Our next topic's a fun one: reinforcement learning. We can actually use this idea with an example of Pac-Man. We can actually create a little intelligent Pac-Man agent that can play the game Pac-Man really well on its own. You'll be surprised how simple the technique is for building up the smarts behind this intelligent Pac-Man. Let's take a look!
So, the idea behind reinforcement learning is that you have some sort of agent, in this case Pac-Man, that explores some sort of space, and in our example that space will be the maze that Pac-Man is in. As it goes, it learns the value of different state changes within different conditions.
For example, in the preceding image, the state of Pac-Man might be defined by the fact that it has a ghost to the South, and a wall to the West, and empty spaces to the North and East, and that might define the current state of Pac-Man. The state changes it can take would be to move in a given direction. I can then learn the value of going in a certain direction. So, for example, if I were to move North, nothing would really happen, there's no real reward associated with that. But, if I were to move South I would be destroyed by the ghost, and that would be a negative value.
As I go and explore the entire space, I can build up a set of all the possible states that Pac-Man can be in, and the values associated with moving in a given direction in each one of those states, and that's reinforcement learning. And as it explores the whole space, it refines these reward values for a given state, and it can then use those stored reward values to choose the best decision to make given a current set of conditions. In addition to Pac-Man, there's also a game called Cat & Mouse that is an example that's used commonly that we'll look at later.

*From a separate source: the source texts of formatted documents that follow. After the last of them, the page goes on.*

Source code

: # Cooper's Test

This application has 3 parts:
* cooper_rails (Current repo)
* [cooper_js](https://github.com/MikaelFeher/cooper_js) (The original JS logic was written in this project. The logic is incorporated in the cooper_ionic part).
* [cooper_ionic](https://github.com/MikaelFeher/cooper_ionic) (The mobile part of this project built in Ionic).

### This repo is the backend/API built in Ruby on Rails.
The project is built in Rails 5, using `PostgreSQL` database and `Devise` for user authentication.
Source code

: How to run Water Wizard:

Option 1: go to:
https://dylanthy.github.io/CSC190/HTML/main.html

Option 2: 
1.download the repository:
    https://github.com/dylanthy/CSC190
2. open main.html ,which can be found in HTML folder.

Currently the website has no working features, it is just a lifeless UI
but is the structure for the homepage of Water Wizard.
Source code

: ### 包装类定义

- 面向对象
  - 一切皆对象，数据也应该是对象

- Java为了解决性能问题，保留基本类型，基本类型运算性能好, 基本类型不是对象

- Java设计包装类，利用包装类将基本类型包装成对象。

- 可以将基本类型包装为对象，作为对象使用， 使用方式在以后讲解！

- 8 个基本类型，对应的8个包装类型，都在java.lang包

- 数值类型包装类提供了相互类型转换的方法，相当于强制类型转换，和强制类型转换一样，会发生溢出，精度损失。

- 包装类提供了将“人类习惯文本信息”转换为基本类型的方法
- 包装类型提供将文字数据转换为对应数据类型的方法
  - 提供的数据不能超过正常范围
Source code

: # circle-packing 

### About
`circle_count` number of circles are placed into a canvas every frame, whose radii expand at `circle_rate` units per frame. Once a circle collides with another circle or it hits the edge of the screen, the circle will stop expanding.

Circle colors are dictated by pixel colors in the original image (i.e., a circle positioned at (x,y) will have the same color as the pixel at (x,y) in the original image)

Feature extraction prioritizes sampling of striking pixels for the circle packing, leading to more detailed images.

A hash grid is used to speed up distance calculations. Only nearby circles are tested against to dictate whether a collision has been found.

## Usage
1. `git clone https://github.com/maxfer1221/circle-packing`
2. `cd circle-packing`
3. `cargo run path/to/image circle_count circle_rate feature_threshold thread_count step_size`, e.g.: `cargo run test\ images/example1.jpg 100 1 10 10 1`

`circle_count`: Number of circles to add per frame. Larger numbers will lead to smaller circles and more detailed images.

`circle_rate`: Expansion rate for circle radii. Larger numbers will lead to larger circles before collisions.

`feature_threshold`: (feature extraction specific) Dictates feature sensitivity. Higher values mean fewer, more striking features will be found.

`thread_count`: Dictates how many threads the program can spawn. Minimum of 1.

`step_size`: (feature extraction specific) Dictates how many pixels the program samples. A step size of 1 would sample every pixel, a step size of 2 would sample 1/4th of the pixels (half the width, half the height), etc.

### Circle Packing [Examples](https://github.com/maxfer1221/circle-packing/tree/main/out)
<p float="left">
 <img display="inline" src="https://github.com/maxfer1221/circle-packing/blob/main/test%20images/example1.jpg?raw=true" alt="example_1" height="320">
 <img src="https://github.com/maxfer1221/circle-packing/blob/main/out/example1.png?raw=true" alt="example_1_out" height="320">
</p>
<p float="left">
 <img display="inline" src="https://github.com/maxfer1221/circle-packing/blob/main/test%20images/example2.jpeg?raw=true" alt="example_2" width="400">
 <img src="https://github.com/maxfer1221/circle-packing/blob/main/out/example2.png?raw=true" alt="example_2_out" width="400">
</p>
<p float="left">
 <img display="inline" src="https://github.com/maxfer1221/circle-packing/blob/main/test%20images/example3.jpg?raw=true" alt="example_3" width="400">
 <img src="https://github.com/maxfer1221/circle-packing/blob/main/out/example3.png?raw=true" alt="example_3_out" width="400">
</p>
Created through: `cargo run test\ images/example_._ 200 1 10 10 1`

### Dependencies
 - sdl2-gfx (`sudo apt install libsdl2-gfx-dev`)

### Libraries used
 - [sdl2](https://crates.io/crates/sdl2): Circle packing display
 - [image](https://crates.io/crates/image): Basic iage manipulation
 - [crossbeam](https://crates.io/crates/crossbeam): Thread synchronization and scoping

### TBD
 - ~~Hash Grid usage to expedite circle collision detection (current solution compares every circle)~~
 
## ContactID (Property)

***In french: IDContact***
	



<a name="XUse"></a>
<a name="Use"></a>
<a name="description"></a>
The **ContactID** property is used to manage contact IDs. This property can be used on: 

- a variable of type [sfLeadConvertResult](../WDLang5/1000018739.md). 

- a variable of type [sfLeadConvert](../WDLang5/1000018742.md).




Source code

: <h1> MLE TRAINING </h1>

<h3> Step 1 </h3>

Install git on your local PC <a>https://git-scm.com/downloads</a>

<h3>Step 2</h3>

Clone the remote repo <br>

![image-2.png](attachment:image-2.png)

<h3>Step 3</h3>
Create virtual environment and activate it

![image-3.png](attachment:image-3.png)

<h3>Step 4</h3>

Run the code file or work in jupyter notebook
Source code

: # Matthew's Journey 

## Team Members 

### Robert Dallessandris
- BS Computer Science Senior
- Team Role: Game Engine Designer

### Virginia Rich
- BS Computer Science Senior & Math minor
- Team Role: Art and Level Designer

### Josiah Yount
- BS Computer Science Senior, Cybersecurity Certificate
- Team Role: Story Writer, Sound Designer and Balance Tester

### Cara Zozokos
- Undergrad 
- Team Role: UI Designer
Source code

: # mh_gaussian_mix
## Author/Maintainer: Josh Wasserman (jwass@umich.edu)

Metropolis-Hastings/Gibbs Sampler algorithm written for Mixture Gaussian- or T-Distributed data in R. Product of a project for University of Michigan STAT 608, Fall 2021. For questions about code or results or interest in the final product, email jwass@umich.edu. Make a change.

The benefit of this technique is that once you've explored the entire set of possible states that your agent can be in, you can very quickly have a very good performance when you run different iterations of this. So, you know, you can basically make an intelligent Pac-Man by running reinforcement learning and letting it explore the values of different decisions it can make in different states and then storing that information, to very quickly make the right decision given a future state that it sees in an unknown set of conditions.